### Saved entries
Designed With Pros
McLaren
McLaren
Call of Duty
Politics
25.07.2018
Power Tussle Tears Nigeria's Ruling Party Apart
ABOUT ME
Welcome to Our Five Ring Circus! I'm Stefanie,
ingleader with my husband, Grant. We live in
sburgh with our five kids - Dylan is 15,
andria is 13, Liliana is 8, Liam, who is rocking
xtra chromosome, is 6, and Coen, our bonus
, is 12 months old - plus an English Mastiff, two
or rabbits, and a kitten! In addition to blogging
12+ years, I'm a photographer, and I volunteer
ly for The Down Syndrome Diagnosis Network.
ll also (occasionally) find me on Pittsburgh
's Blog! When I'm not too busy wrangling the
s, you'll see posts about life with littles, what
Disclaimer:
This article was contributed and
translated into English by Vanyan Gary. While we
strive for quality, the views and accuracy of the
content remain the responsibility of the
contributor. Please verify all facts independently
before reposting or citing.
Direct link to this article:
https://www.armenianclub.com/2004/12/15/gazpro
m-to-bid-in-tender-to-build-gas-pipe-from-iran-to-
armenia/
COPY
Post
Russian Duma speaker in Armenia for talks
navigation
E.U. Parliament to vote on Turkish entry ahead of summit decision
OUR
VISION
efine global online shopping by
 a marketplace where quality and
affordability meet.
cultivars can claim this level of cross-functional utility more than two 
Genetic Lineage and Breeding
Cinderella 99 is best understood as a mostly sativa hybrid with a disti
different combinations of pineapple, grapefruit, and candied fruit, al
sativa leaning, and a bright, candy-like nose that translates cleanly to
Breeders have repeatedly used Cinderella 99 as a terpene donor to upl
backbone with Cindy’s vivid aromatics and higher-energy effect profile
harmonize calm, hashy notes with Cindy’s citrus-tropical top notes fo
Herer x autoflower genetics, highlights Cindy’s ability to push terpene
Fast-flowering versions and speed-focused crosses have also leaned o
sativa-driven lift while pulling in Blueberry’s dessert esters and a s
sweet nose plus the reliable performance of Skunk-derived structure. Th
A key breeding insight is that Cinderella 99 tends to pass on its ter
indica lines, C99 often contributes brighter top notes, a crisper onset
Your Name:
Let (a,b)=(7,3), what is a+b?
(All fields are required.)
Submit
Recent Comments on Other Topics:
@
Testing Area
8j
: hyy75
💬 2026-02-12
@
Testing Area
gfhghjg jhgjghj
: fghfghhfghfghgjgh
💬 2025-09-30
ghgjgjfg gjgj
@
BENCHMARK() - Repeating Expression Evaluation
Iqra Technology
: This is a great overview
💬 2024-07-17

### EXERCISE DESCRIPTION
Transcribe the data above verbatim.

### ANSWER SECTION
Designed With Pros
McLaren
McLaren
Call of Duty
Politics
25.07.2018
Power Tussle Tears Nigeria's Ruling Party Apart
ABOUT ME
Welcome to Our Five Ring Circus! I'm Stefanie,
ingleader with my husband, Grant. We live in
sburgh with our five kids - Dylan is 15,
andria is 13, Liliana is 8, Liam, who is rocking
xtra chromosome, is 6, and Coen, our bonus
, is 12 months old - plus an English Mastiff, two
or rabbits, and a kitten! In addition to blogging
12+ years, I'm a photographer, and I volunteer
ly for The Down Syndrome Diagnosis Network.
ll also (occasionally) find me on Pittsburgh
's Blog! When I'm not too busy wrangling the
s, you'll see posts about life with littles, what
Disclaimer:
This article was contributed and
translated into English by Vanyan Gary. While we
strive for quality, the views and accuracy of the
content remain the responsibility of the
contributor. Please verify all facts independently
before reposting or citing.
Direct link to this article:
https://www.armenianclub.com/2004/12/15/gazpro
m-to-bid-in-tender-to-build-gas-pipe-from-iran-to-
armenia/
COPY
Post
Russian Duma speaker in Armenia for talks
navigation
E.U. Parliament to vote on Turkish entry ahead of summit decision
OUR
VISION
efine global online shopping by
 a marketplace where quality and
affordability meet.
cultivars can claim this level of cross-functional utility more than two 
Genetic Lineage and Breeding
Cinderella 99 is best understood as a mostly sativa hybrid with a disti
different combinations of pineapple, grapefruit, and candied fruit, al
sativa leaning, and a bright, candy-like nose that translates cleanly to
Breeders have repeatedly used Cinderella 99 as a terpene donor to upl
backbone with Cindy’s vivid aromatics and higher-energy effect profile
harmonize calm, hashy notes with Cindy’s citrus-tropical top notes fo
Herer x autoflower genetics, highlights Cindy’s ability to push terpene
Fast-flowering versions and speed-focused crosses have also leaned o
sativa-driven lift while pulling in Blueberry’s dessert esters and a s
sweet nose plus the reliable performance of Skunk-derived structure. Th
A key breeding insight is that Cinderella 99 tends to pass on its ter
indica lines, C99 often contributes brighter top notes, a crisper onset
Your Name:
Let (a,b)=(7,3), what is a+b?
(All fields are required.)
Submit
Recent Comments on Other Topics:
@
Testing Area
8j
: hyy75
💬 2026-02-12
@
Testing Area
gfhghjg jhgjghj
: fghfghhfghfghgjgh
💬 2025-09-30
ghgjgjfg gjgj
@
BENCHMARK() - Repeating Expression Evaluation
Iqra Technology
: This is a great overview
💬 2024-07-17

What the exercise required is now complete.